La lecture du plan initial de cette entreprise ambitieuse (et inachevée), reproduite en annexe, nous permet de juger de l’ampleur de ce qui aurait pu naitre dans les deux tomes subséquents, jamais rédigés : toute la partie centrale consacrée à la problématique, mais aussi ces portions substantielles sur l’interrogation sociologique, sur les instruments conceptuels de la rupture épistémologique et la construction, et enfin ces sections finales sur l’observation sociologique et le contrôle de la mesure (p. 491). D’autres chercheurs auront repris le relai ; depuis un demi-siècle, les ouvrages de méthodologie abondent.

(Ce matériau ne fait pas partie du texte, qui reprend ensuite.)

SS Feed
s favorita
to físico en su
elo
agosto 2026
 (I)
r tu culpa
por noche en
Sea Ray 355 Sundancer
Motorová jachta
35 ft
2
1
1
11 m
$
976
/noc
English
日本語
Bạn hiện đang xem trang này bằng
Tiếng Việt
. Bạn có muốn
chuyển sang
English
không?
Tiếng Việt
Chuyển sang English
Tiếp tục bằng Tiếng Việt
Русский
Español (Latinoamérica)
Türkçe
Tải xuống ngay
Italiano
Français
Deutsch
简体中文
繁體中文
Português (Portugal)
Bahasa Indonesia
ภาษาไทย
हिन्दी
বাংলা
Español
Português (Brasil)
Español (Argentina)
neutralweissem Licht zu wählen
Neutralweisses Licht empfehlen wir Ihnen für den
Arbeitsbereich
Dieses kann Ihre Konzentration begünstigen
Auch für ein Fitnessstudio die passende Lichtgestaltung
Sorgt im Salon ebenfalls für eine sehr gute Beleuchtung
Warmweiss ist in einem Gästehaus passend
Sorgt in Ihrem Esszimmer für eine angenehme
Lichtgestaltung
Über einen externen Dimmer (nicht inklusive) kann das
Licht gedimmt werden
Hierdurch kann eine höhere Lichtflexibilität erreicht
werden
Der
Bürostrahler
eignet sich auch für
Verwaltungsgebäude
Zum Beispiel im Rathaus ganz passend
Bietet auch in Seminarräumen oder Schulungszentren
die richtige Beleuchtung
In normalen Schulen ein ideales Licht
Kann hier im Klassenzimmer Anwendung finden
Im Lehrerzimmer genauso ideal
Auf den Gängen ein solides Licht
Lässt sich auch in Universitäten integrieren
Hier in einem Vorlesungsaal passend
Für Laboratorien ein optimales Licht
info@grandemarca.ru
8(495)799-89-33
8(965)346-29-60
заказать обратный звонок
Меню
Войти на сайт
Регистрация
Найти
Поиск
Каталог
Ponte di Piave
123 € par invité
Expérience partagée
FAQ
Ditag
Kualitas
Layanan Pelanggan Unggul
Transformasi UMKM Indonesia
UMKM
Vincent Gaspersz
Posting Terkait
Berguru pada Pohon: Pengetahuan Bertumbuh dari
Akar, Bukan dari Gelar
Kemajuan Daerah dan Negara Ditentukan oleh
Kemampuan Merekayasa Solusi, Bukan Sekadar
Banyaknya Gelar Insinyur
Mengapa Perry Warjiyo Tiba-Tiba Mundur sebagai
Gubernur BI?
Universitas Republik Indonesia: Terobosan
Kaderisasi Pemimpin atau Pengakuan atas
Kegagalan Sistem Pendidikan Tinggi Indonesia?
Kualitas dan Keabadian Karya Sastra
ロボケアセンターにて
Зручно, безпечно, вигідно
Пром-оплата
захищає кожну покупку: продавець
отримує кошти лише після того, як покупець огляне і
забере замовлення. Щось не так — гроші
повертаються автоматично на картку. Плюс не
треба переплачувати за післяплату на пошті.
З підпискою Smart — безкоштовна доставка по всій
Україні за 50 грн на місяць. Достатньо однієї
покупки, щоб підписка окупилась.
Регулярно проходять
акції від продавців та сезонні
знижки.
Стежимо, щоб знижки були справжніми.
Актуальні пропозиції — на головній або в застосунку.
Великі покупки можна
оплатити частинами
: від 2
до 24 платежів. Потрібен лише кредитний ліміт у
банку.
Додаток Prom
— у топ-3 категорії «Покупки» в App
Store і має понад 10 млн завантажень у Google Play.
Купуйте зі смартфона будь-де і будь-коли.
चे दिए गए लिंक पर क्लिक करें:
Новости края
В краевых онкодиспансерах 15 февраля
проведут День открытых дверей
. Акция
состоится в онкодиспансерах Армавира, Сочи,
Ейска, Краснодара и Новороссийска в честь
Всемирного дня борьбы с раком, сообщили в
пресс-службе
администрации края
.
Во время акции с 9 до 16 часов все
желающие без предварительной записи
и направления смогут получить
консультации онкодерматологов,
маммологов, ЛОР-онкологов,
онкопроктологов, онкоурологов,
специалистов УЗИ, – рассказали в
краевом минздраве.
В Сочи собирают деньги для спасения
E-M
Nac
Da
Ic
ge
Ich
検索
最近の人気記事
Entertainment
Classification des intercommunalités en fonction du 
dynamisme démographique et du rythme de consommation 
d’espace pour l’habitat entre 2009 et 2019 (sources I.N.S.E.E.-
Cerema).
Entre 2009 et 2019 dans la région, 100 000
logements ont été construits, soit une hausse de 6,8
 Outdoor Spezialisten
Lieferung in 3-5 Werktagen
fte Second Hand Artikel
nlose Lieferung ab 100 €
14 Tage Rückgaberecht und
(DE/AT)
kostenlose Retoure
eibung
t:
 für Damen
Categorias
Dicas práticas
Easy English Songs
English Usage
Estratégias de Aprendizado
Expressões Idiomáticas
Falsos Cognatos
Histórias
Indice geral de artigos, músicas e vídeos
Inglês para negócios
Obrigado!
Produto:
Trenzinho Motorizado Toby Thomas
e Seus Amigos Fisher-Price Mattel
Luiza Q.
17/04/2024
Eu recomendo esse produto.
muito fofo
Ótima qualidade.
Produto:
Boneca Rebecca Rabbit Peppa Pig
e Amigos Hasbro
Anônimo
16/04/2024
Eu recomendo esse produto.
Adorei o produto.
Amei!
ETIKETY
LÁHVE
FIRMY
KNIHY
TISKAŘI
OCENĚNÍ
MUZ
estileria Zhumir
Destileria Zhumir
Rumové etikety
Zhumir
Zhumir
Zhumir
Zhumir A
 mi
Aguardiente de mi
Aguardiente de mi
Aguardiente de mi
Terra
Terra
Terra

En relisant Le métier de sociologue après tant d’années, on est frappé par la densité, la rigueur, le caractère indémodable et la profondeur de cette anthologie exemplaire, inégalée et utilisable dans plusieurs domaines de recherche, idéalement pour les doctorants. Il s’agit d’un ouvrage exigeant, qui s’insèrerait pertinemment dans un séminaire de 2e et 3e cycles en méthodologie de la recherche. On regrette seulement l’absence, dans cette réédition de poche, de l’entretien substantiel avec Pierre Bourdieu réalisé en 1988 par Beate Krais, qui figurait dans l’édition de Mouton du Gruyter de 2005 (p. v-xix). En revanche, la nouvelle présentation de Paul Pasquali totalisant une centaine de pages et apportant le contexte autour de la création de ce classique des sciences sociales justifierait à elle seule l’acquisition de cette version de poche aux Éditions ÉHÉSS.